Il malvagio, dalle sue stanze segrete, rideva a crepapelle, ora poteva
ucciderli come meglio preferiva!
Fortunatamente Robin, al momento della cattura, indossava l’ armatura
e impugnava la spada, perciò poteva difendersi; Barbabianca si affidava
ai suoi poteri e ai doni ricevuti da Elione.

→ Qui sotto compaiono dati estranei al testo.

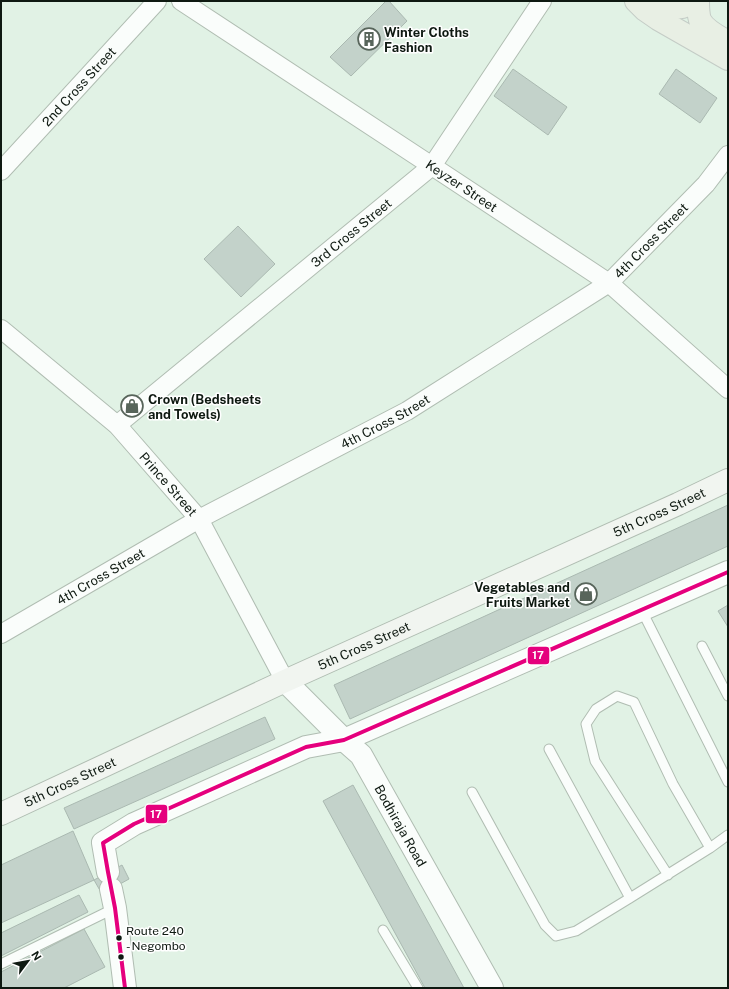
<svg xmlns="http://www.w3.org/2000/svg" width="729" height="989" viewBox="0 0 729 989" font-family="'Public Sans',sans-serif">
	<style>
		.building { fill: #c3d2ca; stroke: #aab9b1 }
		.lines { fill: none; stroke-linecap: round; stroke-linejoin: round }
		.service-casing { stroke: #b0bdb2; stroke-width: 11 }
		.minor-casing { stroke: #b0bdb2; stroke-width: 20 }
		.tertiary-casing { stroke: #b0bdb2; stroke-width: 24 }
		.secondary-casing { stroke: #b0bdb2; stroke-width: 24 }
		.primary-casing { stroke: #c4ccc6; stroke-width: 24 }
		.service { stroke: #fafdfb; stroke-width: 9 }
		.minor { stroke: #fafdfb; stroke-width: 18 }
		.tertiary { stroke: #fafdfb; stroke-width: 22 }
		.secondary { stroke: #f1f5f0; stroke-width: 22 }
		.primary { stroke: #e8efe4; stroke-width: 22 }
		.bus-1-casing { stroke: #fff; stroke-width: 7 }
		.bus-1 { stroke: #e5007d; stroke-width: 4 }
		.bus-dot { fill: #0e1911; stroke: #fff; stroke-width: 1.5 }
		.labels { text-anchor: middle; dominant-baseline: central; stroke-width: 3; stroke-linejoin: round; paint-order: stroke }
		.bus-label { font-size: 12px; fill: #0e1911; stroke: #fff; text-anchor: start }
		.poi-label { font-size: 13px; font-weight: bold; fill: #0e1911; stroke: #fff; text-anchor: start }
		.street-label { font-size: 13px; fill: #0e1911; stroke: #fff }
		.line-badge { stroke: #fff; stroke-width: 1.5 }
		.badge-label { font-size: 11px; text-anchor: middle; font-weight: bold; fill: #fff }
	</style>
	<rect width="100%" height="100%" fill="#e1f2e5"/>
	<path class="building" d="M386 1H389L407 21 351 76 330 57Z
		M513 69 567 107 548 135 494 96Z
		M676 69 717 98 700 123 659 94Z
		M238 226 275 264 241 297 204 259Z
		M728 505V546L350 719 334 685Z
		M728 605V627L718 611Z
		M265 717 275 739 74 829 64 808Z
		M353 785 464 988H425L323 801Z
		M73 831 94 880 1 923V865Z
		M122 865 129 879 102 894 94 880Z
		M79 895 88 912 1 956V933Z
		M84 929 105 967 64 988H1V972Z"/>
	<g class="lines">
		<g class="service-casing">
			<path id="service" d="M641 609 728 782
				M702 646 728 696
				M549 749 630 898
				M472 792 545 925 556 936 576 931 630 898 710 848 728 835
				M668 875 595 761 586 724 596 709 617 696 634 702 673 784 710 848
				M383 930 418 988
				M1 964 115 908"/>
		</g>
		<g class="minor-casing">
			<g id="minor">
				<path id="s1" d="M181 1 432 166 609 283 728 389"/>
				<path id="s2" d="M1 171 157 1"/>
				<path id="s3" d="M1 329 117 425 199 519 285 681"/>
				<path id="s4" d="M117 425 432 166 542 1"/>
				<path id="s5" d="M1 634 199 519 407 411 609 283 706 184 728 155"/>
			</g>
		</g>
		<g class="tertiary-casing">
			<g id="tertiary">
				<path id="s6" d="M285 681 344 740 361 755 492 988"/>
				<path d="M108 872 103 843 134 824 306 747 344 740 728 572"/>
				<path d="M111 889 115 908 125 988"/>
			</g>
		</g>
		<g class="secondary-casing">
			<g id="secondary">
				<path id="s7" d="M1 814 285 681 678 504 728 480"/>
			</g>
		</g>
		<g class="primary-casing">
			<path id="primary" d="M636 1 645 10 658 19 728 59
				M644 1C653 4 673 9 682 7 686 6 690 3 693 1
				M698 1C698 7 698 14 700 20 705 30 719 37 728 42"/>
		</g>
		<use href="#service" class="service"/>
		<use href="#minor" class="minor"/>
		<use href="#tertiary" class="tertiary"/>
		<use href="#secondary" class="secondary"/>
		<use href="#primary" class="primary"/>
		<g class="bus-1-casing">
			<path id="bus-1" d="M125 988 115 908 108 872 103 843 134 824 306 747 344 740 728 572"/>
		</g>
		<use href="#bus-1" class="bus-1"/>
	</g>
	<defs>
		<g id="building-ring" transform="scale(1.15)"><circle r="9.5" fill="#fff" stroke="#58655b" stroke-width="1.5"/><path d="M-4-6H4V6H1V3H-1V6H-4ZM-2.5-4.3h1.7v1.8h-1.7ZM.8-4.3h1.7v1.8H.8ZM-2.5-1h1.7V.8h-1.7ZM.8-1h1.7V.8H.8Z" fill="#58655b"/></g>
		<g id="shop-ring" transform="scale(1.15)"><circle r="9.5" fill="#fff" stroke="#58655b" stroke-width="1.5"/><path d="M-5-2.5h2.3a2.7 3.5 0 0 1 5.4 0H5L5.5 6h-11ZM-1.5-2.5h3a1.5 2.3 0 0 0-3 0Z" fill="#58655b"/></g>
	</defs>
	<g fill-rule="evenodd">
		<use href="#building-ring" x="369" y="39"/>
		<use href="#shop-ring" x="132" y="406"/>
		<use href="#shop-ring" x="586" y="594"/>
	</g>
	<g class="bus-dot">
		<circle cx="119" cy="938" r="3.5"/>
		<circle cx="121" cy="957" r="3.5"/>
	</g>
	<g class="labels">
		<g class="bus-label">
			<text x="126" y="931">Route 240<tspan x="126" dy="15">- Negombo</tspan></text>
		</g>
		<g class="poi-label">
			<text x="384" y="32">Winter Cloths<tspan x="384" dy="15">Fashion</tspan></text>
			<text x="148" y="399">Crown (Bedsheets<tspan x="148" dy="15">and Towels)</tspan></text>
			<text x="570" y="587" text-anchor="end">Vegetables and<tspan x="570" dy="15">Fruits Market</tspan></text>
		</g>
		<g class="street-label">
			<text stroke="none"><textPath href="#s2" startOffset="115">2nd Cross Street</textPath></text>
			<text stroke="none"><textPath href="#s1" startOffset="336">Keyzer Street</textPath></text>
			<text stroke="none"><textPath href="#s4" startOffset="303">3rd Cross Street</textPath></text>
			<text stroke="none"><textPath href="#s5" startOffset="762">4th Cross Street</textPath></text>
			<text stroke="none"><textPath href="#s5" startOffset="439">4th Cross Street</textPath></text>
			<text stroke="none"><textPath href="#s3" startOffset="229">Prince Street</textPath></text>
			<text stroke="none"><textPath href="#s7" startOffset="724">5th Cross Street</textPath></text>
			<text stroke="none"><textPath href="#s5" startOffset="115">4th Cross Street</textPath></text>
			<text stroke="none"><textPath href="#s7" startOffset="400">5th Cross Street</textPath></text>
			<text stroke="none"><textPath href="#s7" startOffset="76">5th Cross Street</textPath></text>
			<text stroke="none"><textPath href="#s6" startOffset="187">Bodhiraja Road</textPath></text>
		</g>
	</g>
	<g class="line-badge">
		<rect x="527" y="646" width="23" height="19" rx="4" fill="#e5007d"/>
		<rect x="145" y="804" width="23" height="20" rx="4" fill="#e5007d"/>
	</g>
	<g class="badge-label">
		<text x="538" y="659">17</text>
		<text x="156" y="818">17</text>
	</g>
	<rect width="729" height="989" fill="none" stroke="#0e1911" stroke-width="4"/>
	<g transform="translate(28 961) rotate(58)" stroke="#ffffff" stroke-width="3" paint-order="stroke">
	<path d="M0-3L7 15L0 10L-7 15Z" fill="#0e1911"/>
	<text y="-6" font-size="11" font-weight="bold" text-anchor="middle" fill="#0e1911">N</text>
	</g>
</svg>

Una notte, mentre i prigionieri si riposavano, Diablos entrò nella grotta
e ferì gravemente lo gnomo. Sentendo le grida dell’ amico, Robin si
alzò e, come una furia, iniziò a colpire l’ essere diabolico mettendolo
in fuga. Barbabianca si salvò grazie ad una delle pozioni di Elione. Il
ragazzo e lo gnomo capirono che la loro vita era in pericolo, perciò prepararono
un piano per difendersi.
Dopo alcuni giorni Diablos tornò all’attacco, pensando che Barbabianca
fosse morto. Quando entrò nella grotta si stupì perché non vide nessuno,
allora guardò all’insù e in quel momento lo gnomo, che era appeso al soffitto,
lo accecò versandogli un veleno molto potente negli occhi. Nello stesso
istante Robin lo colpì con la sua potente spada e, mentre cadeva a terra,
lo finì con un colpo al cuore. I due amici usarono una pozione per aprire
la prigione e fecero ritorno a casa.
Quando arrivarono al campo di addestramento vennero accolti come degli
eroi e furono festeggiati per diversi giorni.
Dopo qualche mese nella parte di foresta morta iniziarono a crescere
i primi fili d’erba e i fiori e... poco per volta tutto tornò alla normalità,
così tutti vissero felici e contenti.